◆ **PROBLEMS AND TASKS**:
a - In the abstract on TAK1 and arteriovenous fistula maturation, what dose and duration of the TAK1 inhibitor 5Z-7-oxozeaenol were given to the mice?
b - For each statement below, say whether it agrees with the abstract on TAK1 and arteriovenous fistula maturation, answering yes or no and quoting the deciding words of the abstract. (i) The fistulae were harvested at days 7 or 21. (ii) TAK1 mRNA expression in the fistulae was lower than in sham controls. (iii) Mouse lung endothelial cells under venous shear stress showed more TAK1 phosphorylation than those under arterial shear stress.

◆ **TEXT**:
──────────────────────────────

Abstract 240: TGFβ-Activated Kinase 1 is Required for Arteriovenous Fistula Maturation

Abstract

Objectives: Arteriovenous fistulae (AVF) remain the optimal conduit for hemodialysis access but continue to have high rates of primary failure to mature. Transforming growth factor-β-activated kinase 1 (TAK1) plays important roles in regulation of extracellular matrix (ECM) production and deposition as well as inflammatory signaling and prevention of apoptosis; however the function of TAK1 in mechanotransduction in response to hemodynamic changes such as occur during AVF maturation is not well understood. Since deposition of ECM is critical to AVF maturation, we hypothesized that TAK1 is a critical regulator of AVF maturation. Methods: Aortocaval fistulae were created via needle puncture in wild-type (WT) C57BL/6J mice. AVF diameter was serially assessed weekly by duplex ultrasound; AVF were harvested at days 7 or 21 for histological analysis using computerized morphometry, as well as qPCR and Western blot. Some mice were treated with either the TAK1 inhibitor 5Z-7-oxozeaenol (OZ, 0.5mg/kg/day, 7 days) or Lentiviral TAK1 ShRNA (1x 10 8 pfu/ml; adventitial transduction). Mouse lung endothelial cells (MLECs) were exposed to laminar shear stress (3 or 20 dyne/cm 2 , 1h); TAK1 signaling was detected by Western blot and immunofluorescence. Results: TAK1 mRNA expression was increased at days 7 and 21 in AVF (2.0-fold; day 21; p<0.05) compared with sham controls. In AVF treated with OZ there was reduced fistula diameter (p=0.0059) and wall thickness (p=0.031) at day 21, as well as reduced collagen and fibronectin deposition (p<0.05), compared to controls. TAK1 knockdown with ShRNA also showed reduced fistula diameter at day 21 (p<0.05), compared to controls. MLECs exposed to arterial magnitudes of laminar shear stress showed increased TAK1 phosphorylation and downstream signaling (p<0.05) compared to MLECs exposed to venous shear stress or static conditions, which was reduced in cells either pretreated with OZ (p<0.0001) or transfected with TAK1 ShRNA (p<0.05). Conclusions: TAK1 regulates ECM production during AVF maturation. Strategies to alter TAK1 function in vivo may be a novel therapeutic approach to improve AVF maturation.

──────────────────────────────

◆ **DATA RECORDS**:
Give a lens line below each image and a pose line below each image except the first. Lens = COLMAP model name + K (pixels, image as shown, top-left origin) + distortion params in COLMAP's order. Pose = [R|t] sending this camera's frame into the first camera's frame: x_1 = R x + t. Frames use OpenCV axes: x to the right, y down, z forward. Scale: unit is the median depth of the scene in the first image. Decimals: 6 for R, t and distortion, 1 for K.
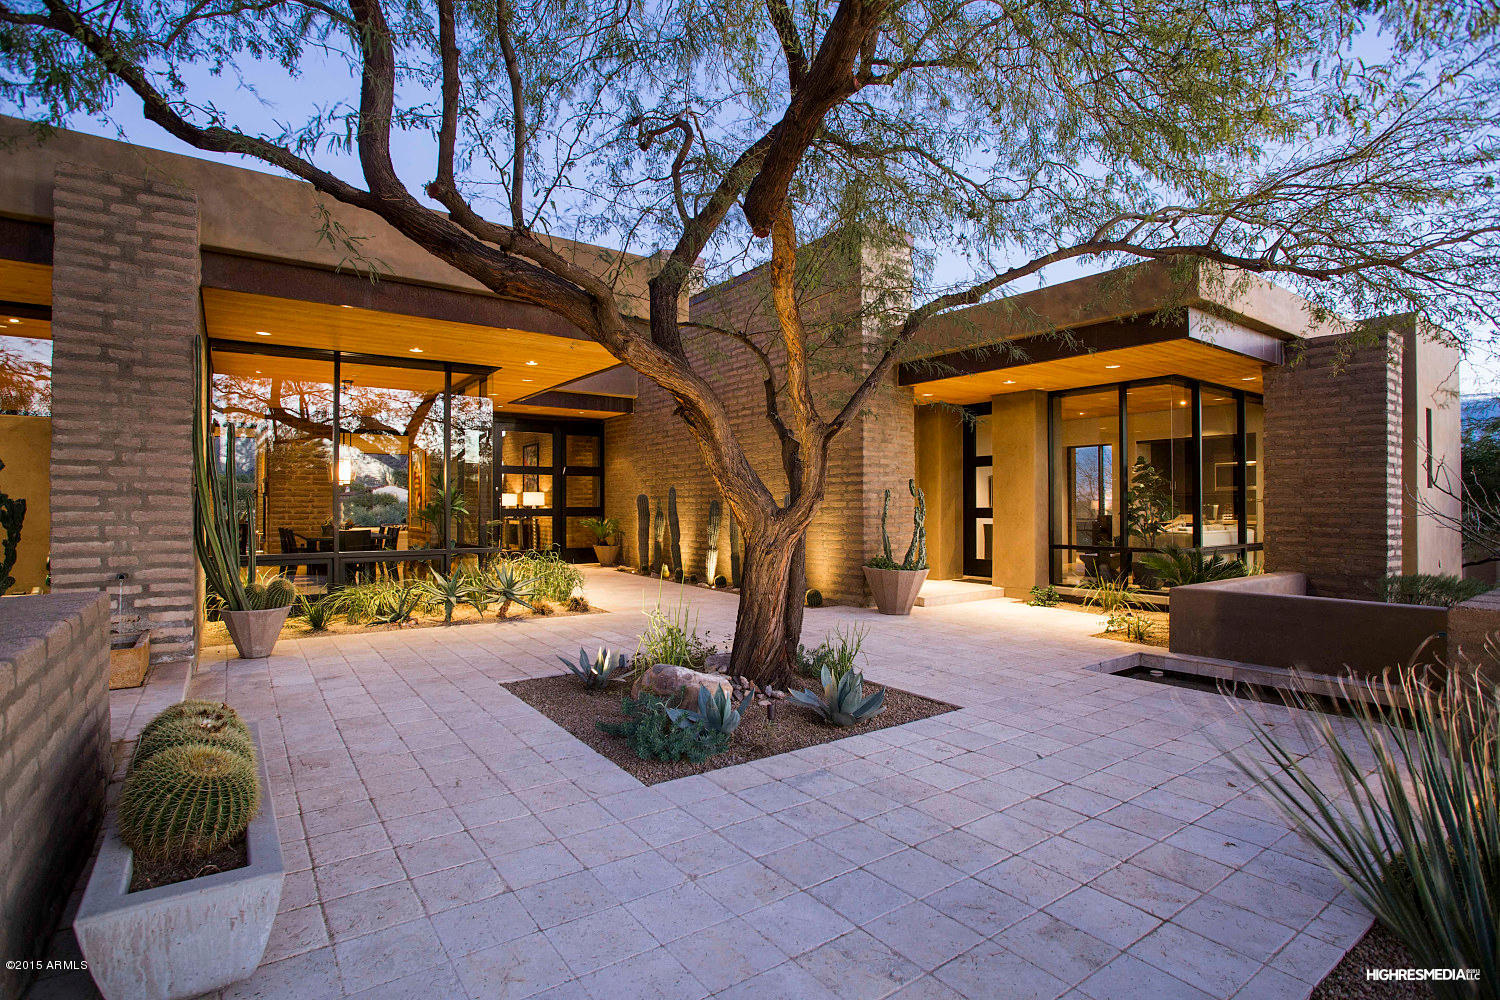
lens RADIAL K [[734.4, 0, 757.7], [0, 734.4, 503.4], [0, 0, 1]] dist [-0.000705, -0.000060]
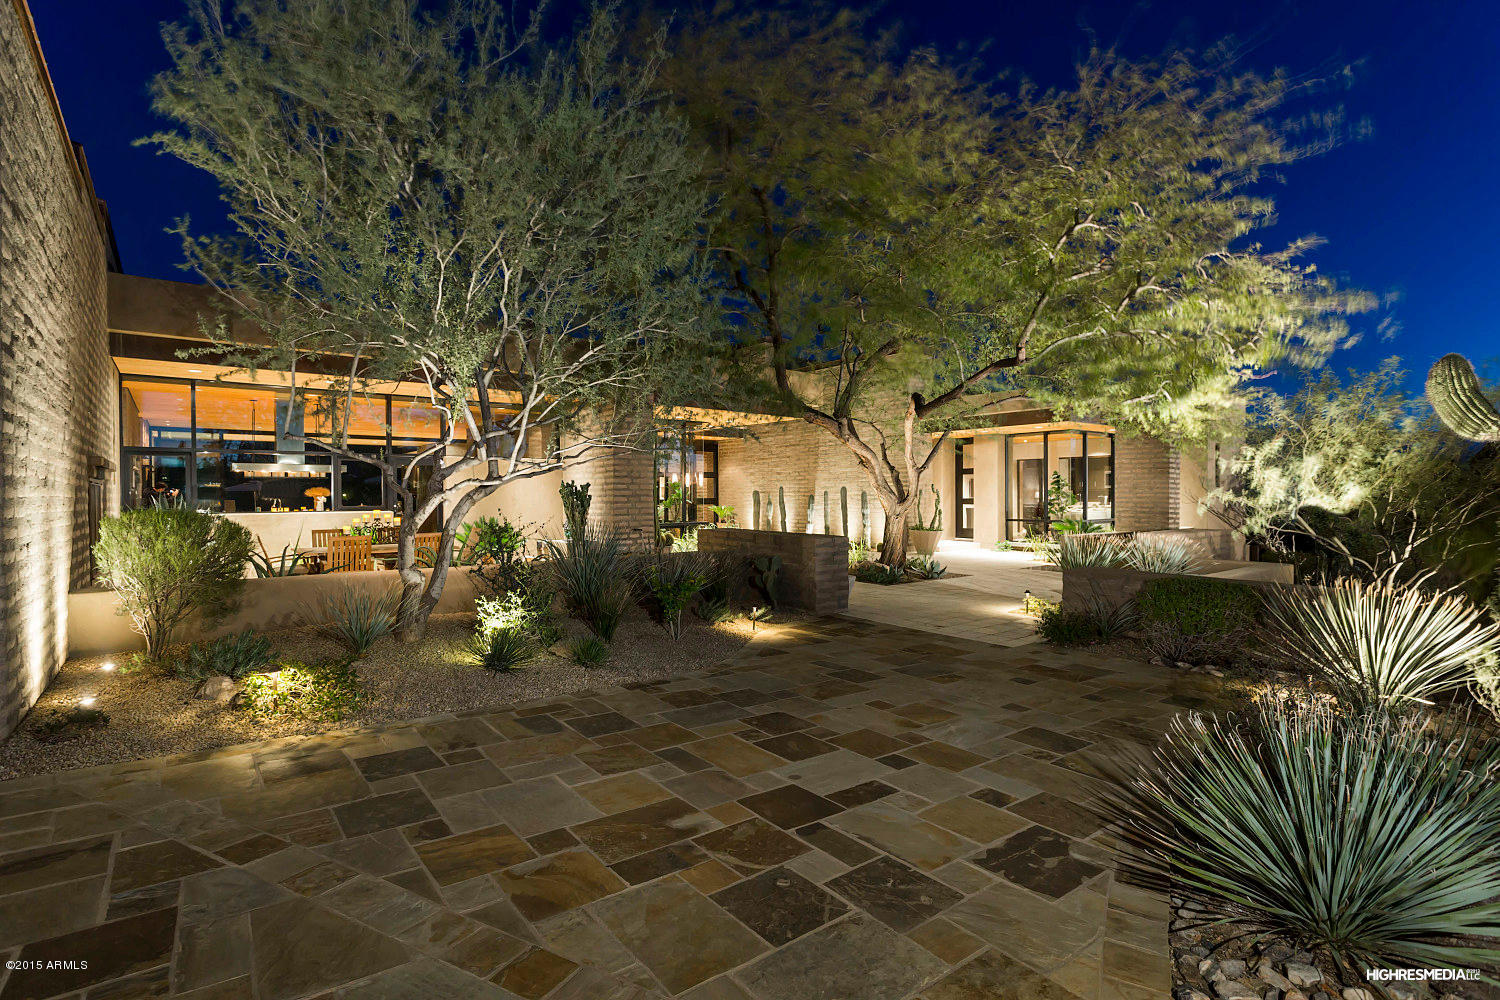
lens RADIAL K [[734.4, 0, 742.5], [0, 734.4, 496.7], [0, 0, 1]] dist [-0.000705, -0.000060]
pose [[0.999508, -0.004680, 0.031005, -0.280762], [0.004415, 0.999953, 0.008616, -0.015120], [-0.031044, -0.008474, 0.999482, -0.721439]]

──────────────────────────────

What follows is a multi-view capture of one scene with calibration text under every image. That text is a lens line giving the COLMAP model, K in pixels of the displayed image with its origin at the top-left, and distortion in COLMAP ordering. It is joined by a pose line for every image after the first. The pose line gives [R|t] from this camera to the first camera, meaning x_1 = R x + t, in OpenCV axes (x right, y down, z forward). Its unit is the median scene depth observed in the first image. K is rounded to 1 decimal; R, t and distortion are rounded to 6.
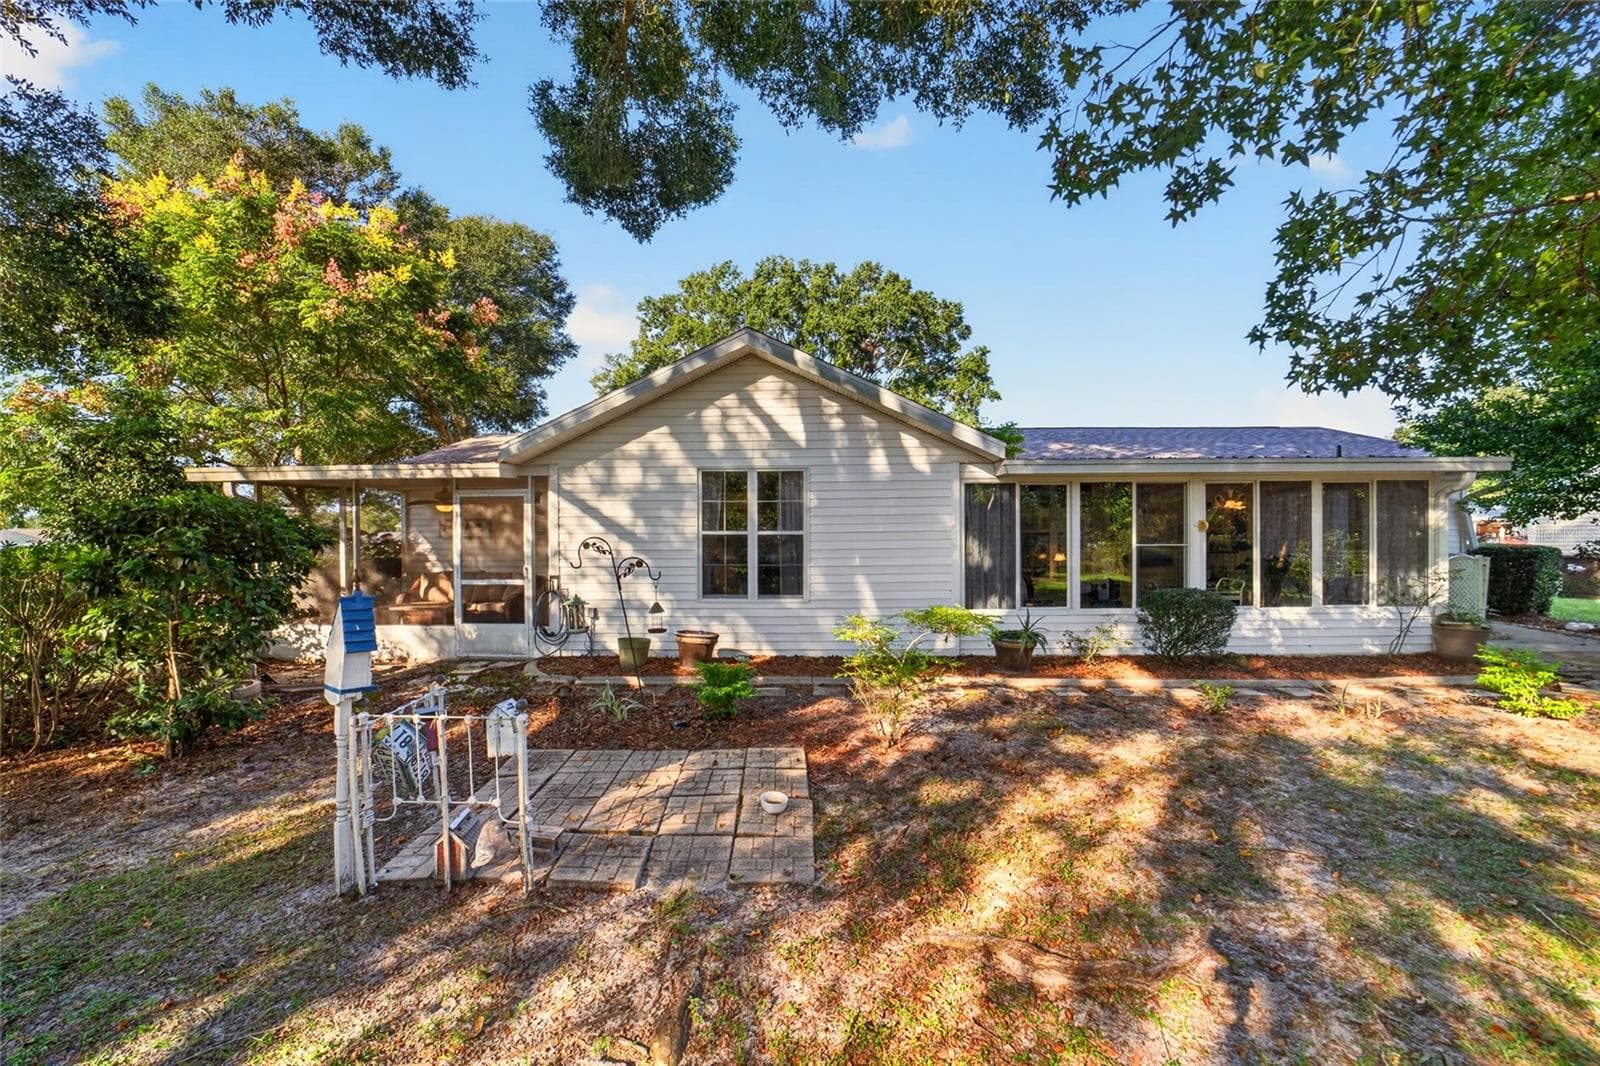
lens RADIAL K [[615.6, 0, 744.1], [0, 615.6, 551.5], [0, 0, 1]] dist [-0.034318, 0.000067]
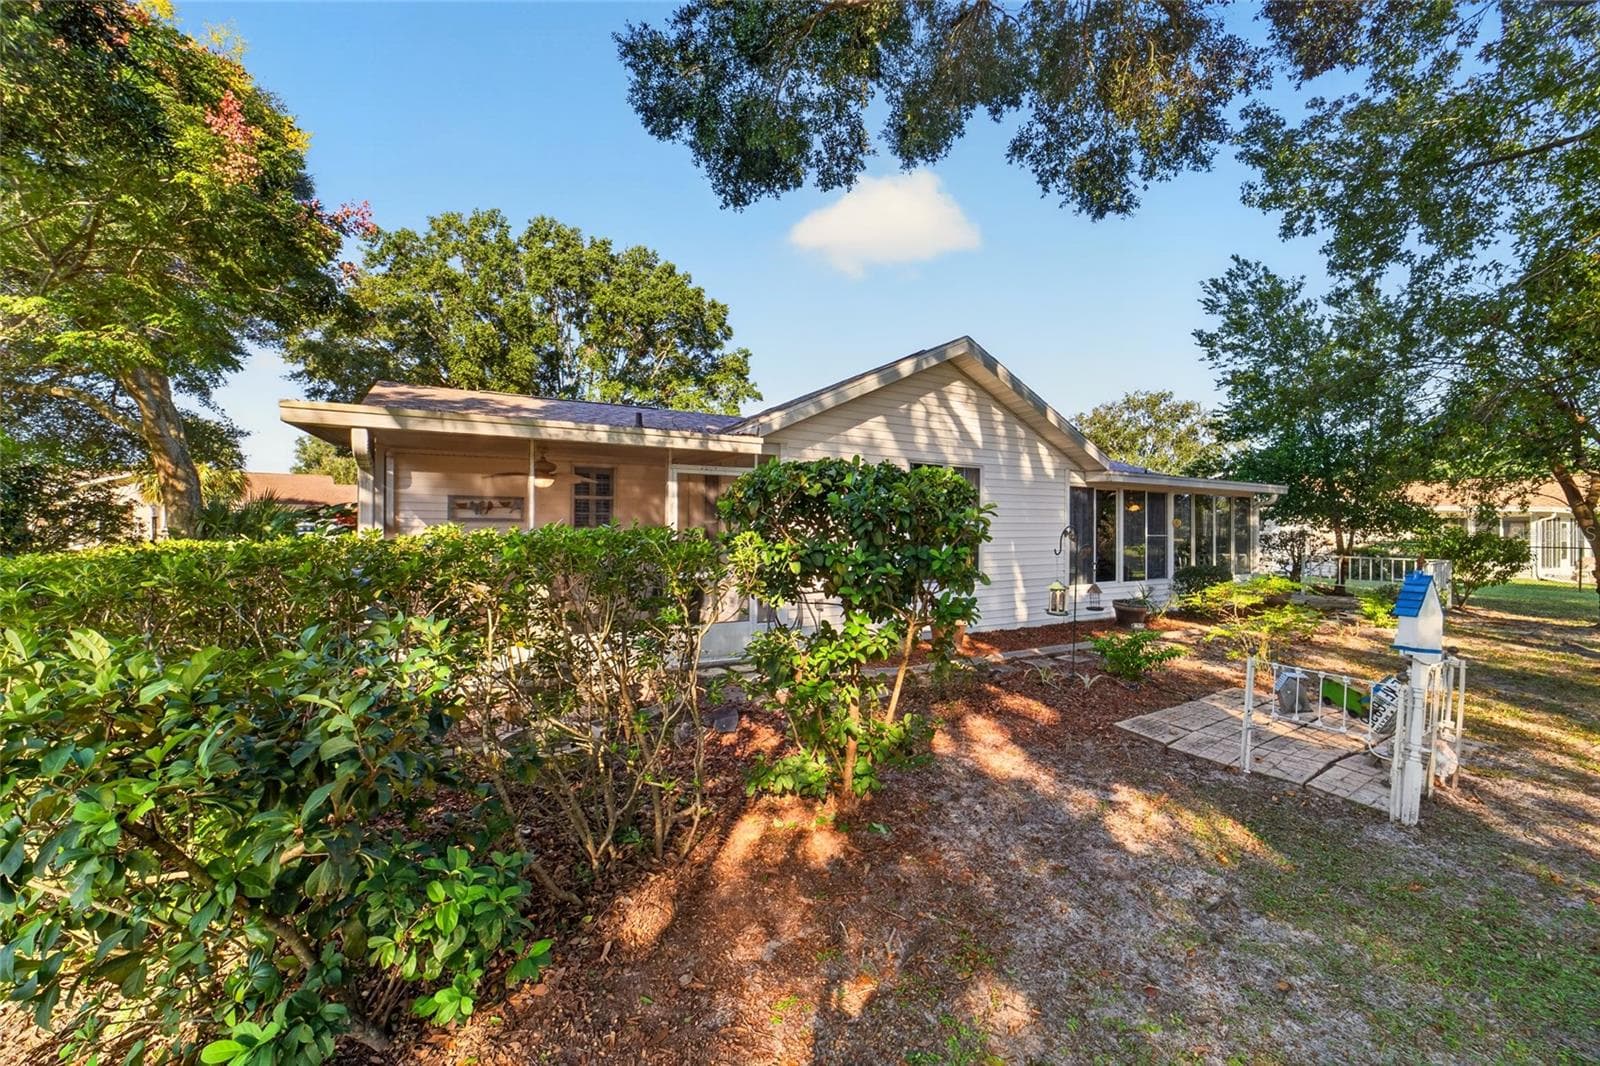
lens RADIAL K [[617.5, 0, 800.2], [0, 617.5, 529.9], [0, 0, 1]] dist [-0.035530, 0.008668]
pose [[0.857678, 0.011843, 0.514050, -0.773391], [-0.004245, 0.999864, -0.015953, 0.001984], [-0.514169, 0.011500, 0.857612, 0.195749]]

──────────────────────────────

◆ **SOLUTIONS TO EACH TASK**:
a - 0.5 mg/kg/day for 7 days.

b -
(i) Yes: "AVF were harvested at days 7 or 21 for histological analysis"
(ii) No: "TAK1 mRNA expression was increased at days 7 and 21 in AVF (2.0-fold; day 21; p<0.05) compared with sham controls"
(iii) No: "MLECs exposed to arterial magnitudes of laminar shear stress showed increased TAK1 phosphorylation and downstream signaling (p<0.05) compared to MLECs exposed to venous shear stress or static conditions"